Whether it was Senator John Sherman, author of the Sherman Antitrust Act of 1890, Theodore Roosevelt in his trust-busting prosecutions of Standard Oil and J.P. Morgan’s railroad trust, or Woodrow Wilson, who created the Federal Trade Commission in 1914, the founders of antitrust law saw its work as both political and economic. No problem “is more threatening than the inequality of condition, of wealth, and opportunity,” Sherman said in the debates leading to his eponymous bill. “If the concerted powers of this combination,” he continued, “are entrusted to a single man, it is a kingly prerogative, inconsistent with our form of government.”
What the framers of the antitrust laws understood is that concentrated private power poses a threat to freedom, to our constitutional republic. When a small number of people wield unchecked power, they can oppress their workers and employees, crush the opportunity of any entrepreneur or small business, and even control the government. The result is not a republican form of government, in which representatives of the people rule. The result is an oligarchy or a plutocracy, in which freedom exists only for those with wealth and power. As the celebrated historian Richard Hofstadter once commented of the antitrust movement of the Gilded Age and Progressive Era: “Nothing less was at stake than the entire organization of American business and American politics, the very question of who was to control the country.”

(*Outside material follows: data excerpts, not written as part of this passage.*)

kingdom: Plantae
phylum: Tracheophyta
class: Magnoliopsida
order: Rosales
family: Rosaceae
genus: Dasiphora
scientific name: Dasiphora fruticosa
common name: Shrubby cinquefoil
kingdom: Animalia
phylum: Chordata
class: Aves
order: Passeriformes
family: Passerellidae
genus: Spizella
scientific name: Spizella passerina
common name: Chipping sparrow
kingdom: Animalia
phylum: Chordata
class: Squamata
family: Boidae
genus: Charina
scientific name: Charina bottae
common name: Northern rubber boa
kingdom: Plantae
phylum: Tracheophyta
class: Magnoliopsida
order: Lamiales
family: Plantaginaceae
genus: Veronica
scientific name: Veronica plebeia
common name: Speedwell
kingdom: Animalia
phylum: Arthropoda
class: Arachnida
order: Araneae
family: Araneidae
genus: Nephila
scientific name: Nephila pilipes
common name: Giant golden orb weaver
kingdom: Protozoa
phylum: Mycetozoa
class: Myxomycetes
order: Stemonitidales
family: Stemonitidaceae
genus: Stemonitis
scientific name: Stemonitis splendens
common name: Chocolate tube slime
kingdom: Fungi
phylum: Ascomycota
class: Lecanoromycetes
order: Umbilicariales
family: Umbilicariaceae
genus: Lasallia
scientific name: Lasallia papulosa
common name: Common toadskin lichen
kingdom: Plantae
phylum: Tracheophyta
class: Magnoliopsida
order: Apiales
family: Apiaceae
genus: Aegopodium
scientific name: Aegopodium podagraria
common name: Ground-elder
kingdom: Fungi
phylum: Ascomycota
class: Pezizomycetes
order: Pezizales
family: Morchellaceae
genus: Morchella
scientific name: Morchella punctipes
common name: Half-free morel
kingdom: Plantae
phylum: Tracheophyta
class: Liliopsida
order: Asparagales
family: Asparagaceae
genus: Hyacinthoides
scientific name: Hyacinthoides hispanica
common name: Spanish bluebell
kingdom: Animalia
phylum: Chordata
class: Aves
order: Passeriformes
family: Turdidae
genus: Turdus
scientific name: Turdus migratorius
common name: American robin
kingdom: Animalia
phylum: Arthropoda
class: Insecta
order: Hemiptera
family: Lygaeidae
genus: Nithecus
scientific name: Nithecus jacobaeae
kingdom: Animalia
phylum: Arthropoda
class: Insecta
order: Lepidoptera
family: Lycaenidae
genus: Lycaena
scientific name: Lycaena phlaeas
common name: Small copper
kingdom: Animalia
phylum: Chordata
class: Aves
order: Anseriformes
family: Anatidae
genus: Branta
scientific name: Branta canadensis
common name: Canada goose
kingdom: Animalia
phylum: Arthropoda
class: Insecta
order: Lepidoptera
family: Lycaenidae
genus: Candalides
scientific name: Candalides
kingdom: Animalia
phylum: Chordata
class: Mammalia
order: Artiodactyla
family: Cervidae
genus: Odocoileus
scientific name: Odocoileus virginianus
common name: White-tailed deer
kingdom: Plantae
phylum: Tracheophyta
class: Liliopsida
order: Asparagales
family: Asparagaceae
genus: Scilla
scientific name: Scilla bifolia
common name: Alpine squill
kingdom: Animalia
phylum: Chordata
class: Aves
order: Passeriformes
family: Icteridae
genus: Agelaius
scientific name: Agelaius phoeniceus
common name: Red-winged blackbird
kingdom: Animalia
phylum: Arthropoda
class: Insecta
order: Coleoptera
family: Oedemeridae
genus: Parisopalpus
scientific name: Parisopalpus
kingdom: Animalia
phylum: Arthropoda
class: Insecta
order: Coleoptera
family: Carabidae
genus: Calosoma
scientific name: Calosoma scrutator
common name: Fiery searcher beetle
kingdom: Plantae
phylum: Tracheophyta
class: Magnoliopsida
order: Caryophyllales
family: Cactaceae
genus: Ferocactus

The most famous trustbuster of the era was, of course, Theodore Roosevelt. And here, Wu’s account of the history of antitrust takes a different tack from that of many other neo-Brandeisians. As their name suggests, the neo-Brandeisians tend to be devotees of Supreme Court Justice Louis Brandeis—and implicitly opponents of Roosevelt. Both Brandeis and Roosevelt believed that our constitutional system could not survive if a small number of companies or individuals controlled the government. But whereas Brandeis emphasized breaking up the powerful trusts, Roosevelt thought that bigness might not be a problem if the federal government could prevent big companies from engaging in bad behavior. Both Brandeis and Roosevelt supported public utilities regulation as a way to deal with monopolies, but Brandeis is generally seen as a decentralizer and Roosevelt as a nationalist.